Original source details coming soon.
How the weak beat the strong: intelligence, integrity, and journaling
Executive overview
Being outmatched in money, connections, or power is not a death sentence. Intelligence is the great equalizer — always available, always free. Wisdom, however, is not passive; it requires deliberate work.
The smart take from the strong.
The intelligence advantage
- Pete Carril's father taught: "The big strong guys are always taking from the smaller weaker guys — but the smart take from the strong."
- David used a sling against Goliath; Stoics outmaneuvered emperors and tyrants across centuries.
- Epictetus, a former slave, became the teacher of the wealthiest and most powerful.
- Stockdale won philosophical debates against his captors in the Hanoi Hilton.
- Wisdom requires stress and effort — the greatest fallacy is thinking you can get it easily.
Writing outside your comfort zone
- Ryan's book Conspiracy was a deliberate departure — a reported narrative about Peter Thiel bringing down Gawker, unlike his philosophy titles.

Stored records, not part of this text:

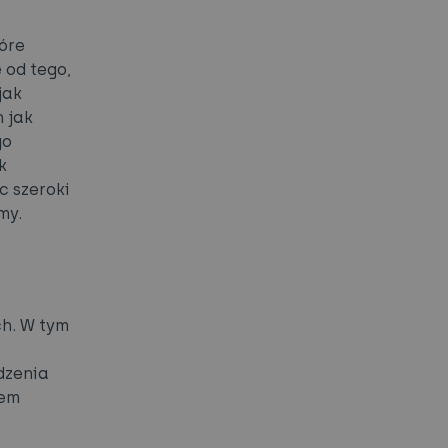
óre
 od tego,
jak
 jak
go
k
c szeroki
my.
ch. W tym
dzenia
wem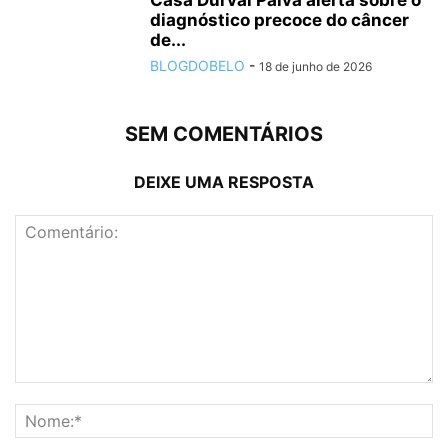
diagnóstico precoce do câncer
de...
BLOGDOBELO
-
18 de junho de 2026
SEM COMENTÁRIOS
DEIXE UMA RESPOSTA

- Marcus Aurelius practiced holding reins with his non-dominant hand; the same impulse drove the project.
- Attempting something different makes you better even if it doesn't fully work.
- Pushing the boundaries of your medium matters; otherwise you repeat yourself.
Keeping your word: the story of Regulus
- Roman general Regulus was captured, then sent back to Rome to negotiate peace on the promise he'd return if talks failed.
- He advised Rome not to accept the peace deal — then returned to his captors anyway, knowing they'd kill him.
- He wasn't legally obligated to return; he returned because he said he would.
- Trust in negotiations and institutions depends on individuals choosing integrity even when it costs them.
- One person breaking a norm for personal convenience creates a feedback loop that corrodes the whole system.
Journaling as a practice
- Don't treat journaling as a chore requiring daily completion — write when it feels useful.
- Prompted journals lower the barrier: answering a question feels less daunting than filling blank pages.
- The "one line a day" journal compounds over five years into a vivid record of where you were each day.
- The main benefit is immediate: getting thoughts out of your head and onto the page.
- Writing something down often reveals it was less threatening than it felt — or lets you skip saying it to someone else.